Both federal and state laws apply to securities transactions. Federal law applies to any security sold in "interstate commerce." Courts have defined "interstate commerce" very broadly to cover transactions involving the US mails and even intrastate telephone calls. Although federal law is becoming more preeminent in this area, state "blue sky laws" and registration requirements still apply. Generally, the federal securities laws require you to either register a security with the government or have an exemption from registration under the law. Additionally, anti-fraud provisions apply to any securities transaction. That means that even if you have a registration exemption, you still must comply with the anti-fraud provisions. You must disclose any information that a prudent investor would find "material" in making a decision to invest.

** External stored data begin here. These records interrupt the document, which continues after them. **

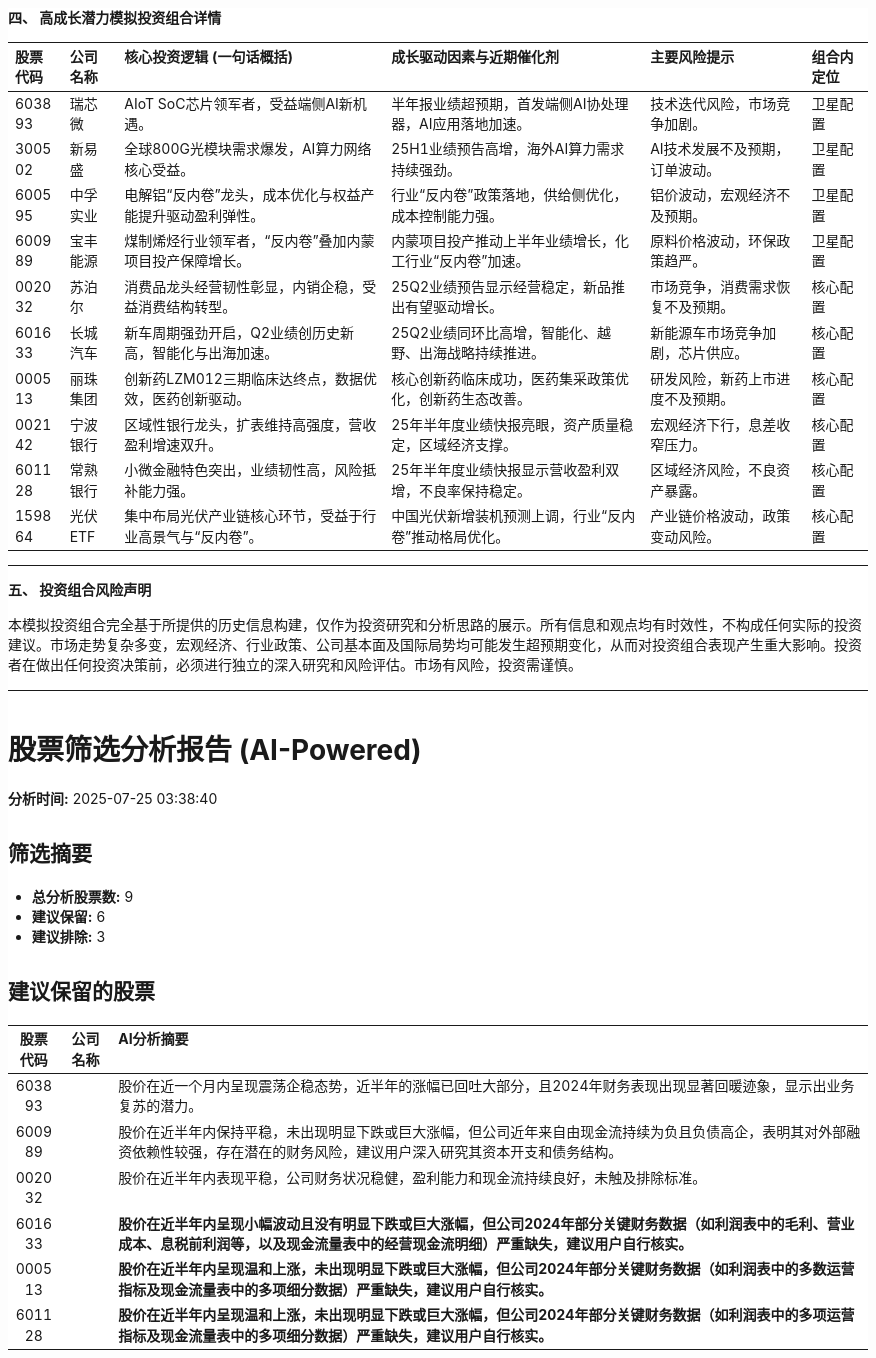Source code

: 
**四、 高成长潜力模拟投资组合详情**

| 股票代码 | 公司名称 | 核心投资逻辑 (一句话概括) | 成长驱动因素与近期催化剂 | 主要风险提示 | 组合内定位 |
| :------- | :------- | :-------------------------- | :------------------------- | :----------- | :--------- |
| 603893   | 瑞芯微   | AIoT SoC芯片领军者，受益端侧AI新机遇。 | 半年报业绩超预期，首发端侧AI协处理器，AI应用落地加速。 | 技术迭代风险，市场竞争加剧。 | 卫星配置 |
| 300502   | 新易盛   | 全球800G光模块需求爆发，AI算力网络核心受益。 | 25H1业绩预告高增，海外AI算力需求持续强劲。 | AI技术发展不及预期，订单波动。 | 卫星配置 |
| 600595   | 中孚实业 | 电解铝“反内卷”龙头，成本优化与权益产能提升驱动盈利弹性。 | 行业“反内卷”政策落地，供给侧优化，成本控制能力强。 | 铝价波动，宏观经济不及预期。 | 卫星配置 |
| 600989   | 宝丰能源 | 煤制烯烃行业领军者，“反内卷”叠加内蒙项目投产保障增长。 | 内蒙项目投产推动上半年业绩增长，化工行业“反内卷”加速。 | 原料价格波动，环保政策趋严。 | 卫星配置 |
| 002032   | 苏泊尔   | 消费品龙头经营韧性彰显，内销企稳，受益消费结构转型。 | 25Q2业绩预告显示经营稳定，新品推出有望驱动增长。 | 市场竞争，消费需求恢复不及预期。 | 核心配置 |
| 601633   | 长城汽车 | 新车周期强劲开启，Q2业绩创历史新高，智能化与出海加速。 | 25Q2业绩同环比高增，智能化、越野、出海战略持续推进。 | 新能源车市场竞争加剧，芯片供应。 | 核心配置 |
| 000513   | 丽珠集团 | 创新药LZM012三期临床达终点，数据优效，医药创新驱动。 | 核心创新药临床成功，医药集采政策优化，创新药生态改善。 | 研发风险，新药上市进度不及预期。 | 核心配置 |
| 002142   | 宁波银行 | 区域性银行龙头，扩表维持高强度，营收盈利增速双升。 | 25年半年度业绩快报亮眼，资产质量稳定，区域经济支撑。 | 宏观经济下行，息差收窄压力。 | 核心配置 |
| 601128   | 常熟银行 | 小微金融特色突出，业绩韧性高，风险抵补能力强。 | 25年半年度业绩快报显示营收盈利双增，不良率保持稳定。 | 区域经济风险，不良资产暴露。 | 核心配置 |
| 159864   | 光伏ETF   | 集中布局光伏产业链核心环节，受益于行业高景气与“反内卷”。 | 中国光伏新增装机预测上调，行业“反内卷”推动格局优化。 | 产业链价格波动，政策变动风险。 | 核心配置 |

---

**五、 投资组合风险声明**

本模拟投资组合完全基于所提供的历史信息构建，仅作为投资研究和分析思路的展示。所有信息和观点均有时效性，不构成任何实际的投资建议。市场走势复杂多变，宏观经济、行业政策、公司基本面及国际局势均可能发生超预期变化，从而对投资组合表现产生重大影响。投资者在做出任何投资决策前，必须进行独立的深入研究和风险评估。市场有风险，投资需谨慎。

---

# 股票筛选分析报告 (AI-Powered)

**分析时间:** 2025-07-25 03:38:40

## 筛选摘要

- **总分析股票数:** 9
- **建议保留:** 6
- **建议排除:** 3

## 建议保留的股票

| 股票代码 | 公司名称 | AI分析摘要 |
|:---:|:---:|:---|
| 603893 |  | 股价在近一个月内呈现震荡企稳态势，近半年的涨幅已回吐大部分，且2024年财务表现出现显著回暖迹象，显示出业务复苏的潜力。 |
| 600989 |  | 股价在近半年内保持平稳，未出现明显下跌或巨大涨幅，但公司近年来自由现金流持续为负且负债高企，表明其对外部融资依赖性较强，存在潜在的财务风险，建议用户深入研究其资本开支和债务结构。 |
| 002032 |  | 股价在近半年内表现平稳，公司财务状况稳健，盈利能力和现金流持续良好，未触及排除标准。 |
| 601633 |  | **股价在近半年内呈现小幅波动且没有明显下跌或巨大涨幅，但公司2024年部分关键财务数据（如利润表中的毛利、营业成本、息税前利润等，以及现金流量表中的经营现金流明细）严重缺失，建议用户自行核实。** |
| 000513 |  | **股价在近半年内呈现温和上涨，未出现明显下跌或巨大涨幅，但公司2024年部分关键财务数据（如利润表中的多数运营指标及现金流量表中的多项细分数据）严重缺失，建议用户自行核实。** |
| 601128 |  | **股价在近半年内呈现温和上涨，未出现明显下跌或巨大涨幅，但公司2024年部分关键财务数据（如利润表中的多项运营指标及现金流量表中的多项细分数据）严重缺失，建议用户自行核实。** |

Because the registration process can be expensive and time-consuming, start-ups and small companies usually look for an exemption. An exemption from registration may be available depending on the situation. Generally, availability of a registration exemption depends on several features of the transaction. The type of sale is important, whether it is an intrastate or interstate transaction. Also, some exemptions depend on whether the sale is of a certain size (not more than $5 million). The number and type of investors involved is important (i.e., "accredited," "nonaccredited" or employee investors). The amount of sales activity over a certain period (i.e., within a year) is also used to figure out if an exemption is available. Additionally, the laws restrict the manner and nature of any advertising or solicitation that may be done concerning a securities transaction.
Entrepreneurs should always get legal advice about federal and state securities laws before offering, selling or issuing any securities. Failure to comply with these laws can result in serious consequences, including both civil and criminal penalties. Besides those problems, a company history that includes blunders in this area may scare away future investors.
Be persistent in looking for investment dollars. Marketable ideas and solid management teams attract investment interests. For a start-up, however, you will need to find initial investors who are patient. They should not be overly concerned with liquidity, or the ability to sell the company’s securities. Without the advantages of public trading, the company’s initial investors will not have access to a readily available aftermarket. Whether the initial investors are family and friends, employees, larger companies, or others, your objective is the same: to persistently seek out and find other people who are willing to put their money into your adventure.